Ausgewählter Textauszug ::
┌────────
Es stehe nicht zum Besten mit dem Vertrauen in Parlament und Abgeordnete, monierte Schüttemeyer, zufrieden mit dem Funktionieren der parlamentarischen Demokratie seien nur 27 Prozent der Menschen in Deutschland. Hier biete sich die Gelegenheit, dass die Vertreter der Stadtparlamente, der Kreistage und des Landtags ihre Kenntnisse und Erfahrungen demonstrierten und die landesweite Vernetzung der Menschen voranbrächten.

Schüttemeyer bezeichnete die Parlamente als Kernstücke der Demokratie, ihnen komme vor allem die Kontrolle der Arbeit der Landesregierung zu. Entscheidend sei, dass die Abgeordneten ambitioniert und initiativ arbeiteten. Landtage sollten sich jedoch nicht auf das Terrain begeben, über Dinge zu reden, über die sie nichts zu sagen hätten, erklärte die Politikwissenschaftlerin. Deswegen müssten sie sich aber nicht auf ihre limitierten Gesetzgebungskompetenzen beschränken, sondern verstärkt auf ihre Kontrolltätigkeit bauen. Es bedarf ferner Menschen, die sich als Abgeordnete in den Landtag wählen ließen und Politik mitgestalteten. Nur so könne gezeigt werden, dass Parlamentarismus und Demokratie ohne Alternative seien.
└────────
Datenbestand ::
┌────────
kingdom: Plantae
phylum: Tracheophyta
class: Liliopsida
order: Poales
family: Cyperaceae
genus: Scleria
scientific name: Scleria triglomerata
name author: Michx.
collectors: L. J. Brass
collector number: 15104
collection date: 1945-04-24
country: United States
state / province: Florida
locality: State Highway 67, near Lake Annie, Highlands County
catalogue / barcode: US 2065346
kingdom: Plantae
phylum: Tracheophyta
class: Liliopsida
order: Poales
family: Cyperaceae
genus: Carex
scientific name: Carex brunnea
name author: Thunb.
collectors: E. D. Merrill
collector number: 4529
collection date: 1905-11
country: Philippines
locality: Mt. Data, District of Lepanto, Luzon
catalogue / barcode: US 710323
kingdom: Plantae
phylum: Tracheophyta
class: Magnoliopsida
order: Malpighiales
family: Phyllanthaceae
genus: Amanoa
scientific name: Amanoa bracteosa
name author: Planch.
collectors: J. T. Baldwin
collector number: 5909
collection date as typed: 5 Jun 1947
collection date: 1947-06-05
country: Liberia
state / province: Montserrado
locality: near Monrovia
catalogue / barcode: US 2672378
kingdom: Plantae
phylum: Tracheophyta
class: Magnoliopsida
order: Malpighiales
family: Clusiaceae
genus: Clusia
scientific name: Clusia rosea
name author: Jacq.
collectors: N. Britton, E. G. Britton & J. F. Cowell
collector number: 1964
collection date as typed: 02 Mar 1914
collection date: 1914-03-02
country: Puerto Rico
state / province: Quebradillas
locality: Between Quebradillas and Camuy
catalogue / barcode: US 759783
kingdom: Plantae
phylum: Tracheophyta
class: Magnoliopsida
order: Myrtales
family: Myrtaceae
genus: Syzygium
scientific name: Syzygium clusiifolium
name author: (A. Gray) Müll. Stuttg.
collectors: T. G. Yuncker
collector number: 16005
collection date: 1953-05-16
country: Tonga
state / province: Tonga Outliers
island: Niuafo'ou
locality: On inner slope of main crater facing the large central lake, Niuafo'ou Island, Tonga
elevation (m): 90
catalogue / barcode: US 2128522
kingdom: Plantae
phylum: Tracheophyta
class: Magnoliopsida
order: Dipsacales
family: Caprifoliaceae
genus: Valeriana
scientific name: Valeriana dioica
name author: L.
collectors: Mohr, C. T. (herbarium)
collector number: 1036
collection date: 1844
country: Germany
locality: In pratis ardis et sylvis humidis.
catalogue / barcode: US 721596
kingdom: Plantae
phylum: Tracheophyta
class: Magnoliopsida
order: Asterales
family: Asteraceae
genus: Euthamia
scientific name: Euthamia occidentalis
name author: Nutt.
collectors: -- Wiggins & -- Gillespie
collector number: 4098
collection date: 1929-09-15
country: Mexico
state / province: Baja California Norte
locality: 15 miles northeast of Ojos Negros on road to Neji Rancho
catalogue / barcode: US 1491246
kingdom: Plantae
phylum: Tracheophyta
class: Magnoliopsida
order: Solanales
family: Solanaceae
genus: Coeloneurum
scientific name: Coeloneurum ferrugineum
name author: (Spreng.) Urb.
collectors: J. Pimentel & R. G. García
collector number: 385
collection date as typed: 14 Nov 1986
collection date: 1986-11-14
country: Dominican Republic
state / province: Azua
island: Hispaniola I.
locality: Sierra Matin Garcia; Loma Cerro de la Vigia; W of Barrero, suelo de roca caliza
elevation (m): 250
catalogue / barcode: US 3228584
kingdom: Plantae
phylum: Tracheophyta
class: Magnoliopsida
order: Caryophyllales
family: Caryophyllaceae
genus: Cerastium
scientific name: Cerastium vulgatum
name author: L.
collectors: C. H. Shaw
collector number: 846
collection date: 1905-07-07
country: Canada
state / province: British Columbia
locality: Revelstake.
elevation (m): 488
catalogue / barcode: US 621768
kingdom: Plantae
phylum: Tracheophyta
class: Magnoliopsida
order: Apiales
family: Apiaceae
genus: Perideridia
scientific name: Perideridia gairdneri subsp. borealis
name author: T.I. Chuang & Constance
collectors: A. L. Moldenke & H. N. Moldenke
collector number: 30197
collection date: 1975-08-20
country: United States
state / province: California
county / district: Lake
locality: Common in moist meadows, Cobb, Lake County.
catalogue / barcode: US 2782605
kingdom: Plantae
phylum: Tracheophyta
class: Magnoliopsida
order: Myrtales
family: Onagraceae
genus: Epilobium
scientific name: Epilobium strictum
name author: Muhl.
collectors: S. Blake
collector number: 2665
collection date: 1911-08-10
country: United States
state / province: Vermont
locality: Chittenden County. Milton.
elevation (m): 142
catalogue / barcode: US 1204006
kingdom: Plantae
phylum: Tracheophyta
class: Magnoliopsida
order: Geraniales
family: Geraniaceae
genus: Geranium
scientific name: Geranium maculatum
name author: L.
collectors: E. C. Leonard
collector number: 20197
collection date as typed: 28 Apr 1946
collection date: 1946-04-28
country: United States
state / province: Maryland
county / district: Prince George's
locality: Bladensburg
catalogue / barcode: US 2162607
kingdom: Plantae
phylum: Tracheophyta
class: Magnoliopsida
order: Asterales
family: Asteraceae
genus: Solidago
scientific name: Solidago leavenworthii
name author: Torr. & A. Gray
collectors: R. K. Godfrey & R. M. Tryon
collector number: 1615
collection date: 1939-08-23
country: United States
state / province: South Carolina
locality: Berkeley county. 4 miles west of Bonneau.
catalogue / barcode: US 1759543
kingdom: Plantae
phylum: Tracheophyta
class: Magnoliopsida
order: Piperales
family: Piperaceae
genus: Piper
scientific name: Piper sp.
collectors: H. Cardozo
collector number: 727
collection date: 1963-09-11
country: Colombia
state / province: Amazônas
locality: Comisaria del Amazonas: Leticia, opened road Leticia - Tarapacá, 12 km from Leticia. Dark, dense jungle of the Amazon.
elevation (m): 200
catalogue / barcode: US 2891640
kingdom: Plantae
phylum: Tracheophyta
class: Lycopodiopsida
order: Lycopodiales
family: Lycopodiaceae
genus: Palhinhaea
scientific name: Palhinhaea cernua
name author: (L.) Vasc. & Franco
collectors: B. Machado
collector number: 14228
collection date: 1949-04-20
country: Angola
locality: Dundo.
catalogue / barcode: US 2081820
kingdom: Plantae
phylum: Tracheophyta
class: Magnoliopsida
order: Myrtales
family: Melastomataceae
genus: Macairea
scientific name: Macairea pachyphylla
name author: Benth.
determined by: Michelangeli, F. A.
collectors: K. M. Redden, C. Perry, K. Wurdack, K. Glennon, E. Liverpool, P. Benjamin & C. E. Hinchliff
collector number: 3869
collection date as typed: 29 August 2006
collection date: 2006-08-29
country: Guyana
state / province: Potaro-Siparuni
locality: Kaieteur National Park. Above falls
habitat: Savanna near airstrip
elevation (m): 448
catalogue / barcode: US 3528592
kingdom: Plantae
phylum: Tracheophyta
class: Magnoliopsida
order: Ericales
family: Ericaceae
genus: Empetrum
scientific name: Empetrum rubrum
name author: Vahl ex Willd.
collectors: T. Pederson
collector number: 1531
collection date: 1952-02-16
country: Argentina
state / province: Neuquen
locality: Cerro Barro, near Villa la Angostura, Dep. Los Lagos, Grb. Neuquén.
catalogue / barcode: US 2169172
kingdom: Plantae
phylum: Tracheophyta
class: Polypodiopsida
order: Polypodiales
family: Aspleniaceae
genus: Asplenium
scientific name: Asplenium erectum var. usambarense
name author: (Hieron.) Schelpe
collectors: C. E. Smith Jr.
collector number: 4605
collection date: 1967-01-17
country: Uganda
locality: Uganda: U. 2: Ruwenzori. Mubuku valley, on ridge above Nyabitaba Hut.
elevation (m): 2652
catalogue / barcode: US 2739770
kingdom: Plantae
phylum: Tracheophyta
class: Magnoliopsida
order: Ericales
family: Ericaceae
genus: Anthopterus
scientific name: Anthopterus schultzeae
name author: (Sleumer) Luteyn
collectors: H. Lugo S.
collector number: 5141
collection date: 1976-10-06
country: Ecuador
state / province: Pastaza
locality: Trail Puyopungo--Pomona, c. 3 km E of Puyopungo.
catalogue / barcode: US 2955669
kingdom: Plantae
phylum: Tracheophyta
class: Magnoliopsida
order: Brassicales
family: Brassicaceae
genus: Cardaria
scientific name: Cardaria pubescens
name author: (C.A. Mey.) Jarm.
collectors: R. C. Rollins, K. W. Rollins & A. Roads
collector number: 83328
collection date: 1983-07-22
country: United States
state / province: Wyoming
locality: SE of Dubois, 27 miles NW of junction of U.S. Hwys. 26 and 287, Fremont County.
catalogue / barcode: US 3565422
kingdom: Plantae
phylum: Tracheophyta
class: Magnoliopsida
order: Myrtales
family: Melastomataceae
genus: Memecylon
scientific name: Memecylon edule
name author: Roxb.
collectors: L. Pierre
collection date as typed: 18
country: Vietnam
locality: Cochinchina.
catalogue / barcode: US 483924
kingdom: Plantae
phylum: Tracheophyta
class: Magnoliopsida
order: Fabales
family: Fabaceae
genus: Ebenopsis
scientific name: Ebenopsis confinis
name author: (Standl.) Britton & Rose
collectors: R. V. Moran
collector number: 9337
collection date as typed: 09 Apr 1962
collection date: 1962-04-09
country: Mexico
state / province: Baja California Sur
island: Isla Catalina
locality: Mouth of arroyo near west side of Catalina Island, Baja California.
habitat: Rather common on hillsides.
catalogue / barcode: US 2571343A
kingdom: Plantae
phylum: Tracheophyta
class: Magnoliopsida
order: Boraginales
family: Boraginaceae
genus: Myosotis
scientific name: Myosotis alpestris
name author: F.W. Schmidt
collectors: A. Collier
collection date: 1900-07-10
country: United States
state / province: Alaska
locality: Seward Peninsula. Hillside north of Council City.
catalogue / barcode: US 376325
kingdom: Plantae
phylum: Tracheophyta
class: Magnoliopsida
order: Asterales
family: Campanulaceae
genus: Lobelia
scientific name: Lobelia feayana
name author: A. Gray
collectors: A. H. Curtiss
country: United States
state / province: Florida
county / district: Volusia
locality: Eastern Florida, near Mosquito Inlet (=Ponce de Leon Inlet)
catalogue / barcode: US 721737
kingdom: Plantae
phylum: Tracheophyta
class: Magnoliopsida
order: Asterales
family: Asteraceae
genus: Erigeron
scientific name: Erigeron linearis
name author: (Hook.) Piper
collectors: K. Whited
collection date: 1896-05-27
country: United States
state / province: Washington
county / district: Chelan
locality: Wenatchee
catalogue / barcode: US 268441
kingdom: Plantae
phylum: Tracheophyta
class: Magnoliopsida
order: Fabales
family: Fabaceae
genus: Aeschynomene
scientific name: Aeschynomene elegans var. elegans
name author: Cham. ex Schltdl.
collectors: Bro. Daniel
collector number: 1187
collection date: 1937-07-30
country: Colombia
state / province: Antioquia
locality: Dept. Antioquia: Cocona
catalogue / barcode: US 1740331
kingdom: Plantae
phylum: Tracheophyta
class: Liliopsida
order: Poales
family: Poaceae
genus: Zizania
└────────
Aufgabe 1 :: Nenne alle Vertretungsorgane, deren Vertreter laut dem Textauszug ihre Kenntnisse und Erfahrungen demonstrieren sollen.
Aufgabe 2 :: Gib aus dem Textauszug wortgetreu alles wieder, was von „Es stehe nicht“ bis hinunter zu „der Menschen voranbrächten.“ reicht.
Die Einträge sind hierfür ohne Belang.

Richtige Lösung 1 :: Stadtparlamente, Kreistage, Landtag

Richtige Lösung 2 ::
Es stehe nicht zum Besten mit dem Vertrauen in Parlament und Abgeordnete, monierte Schüttemeyer, zufrieden mit dem Funktionieren der parlamentarischen Demokratie seien nur 27 Prozent der Menschen in Deutschland. Hier biete sich die Gelegenheit, dass die Vertreter der Stadtparlamente, der Kreistage und des Landtags ihre Kenntnisse und Erfahrungen demonstrierten und die landesweite Vernetzung der Menschen voranbrächten.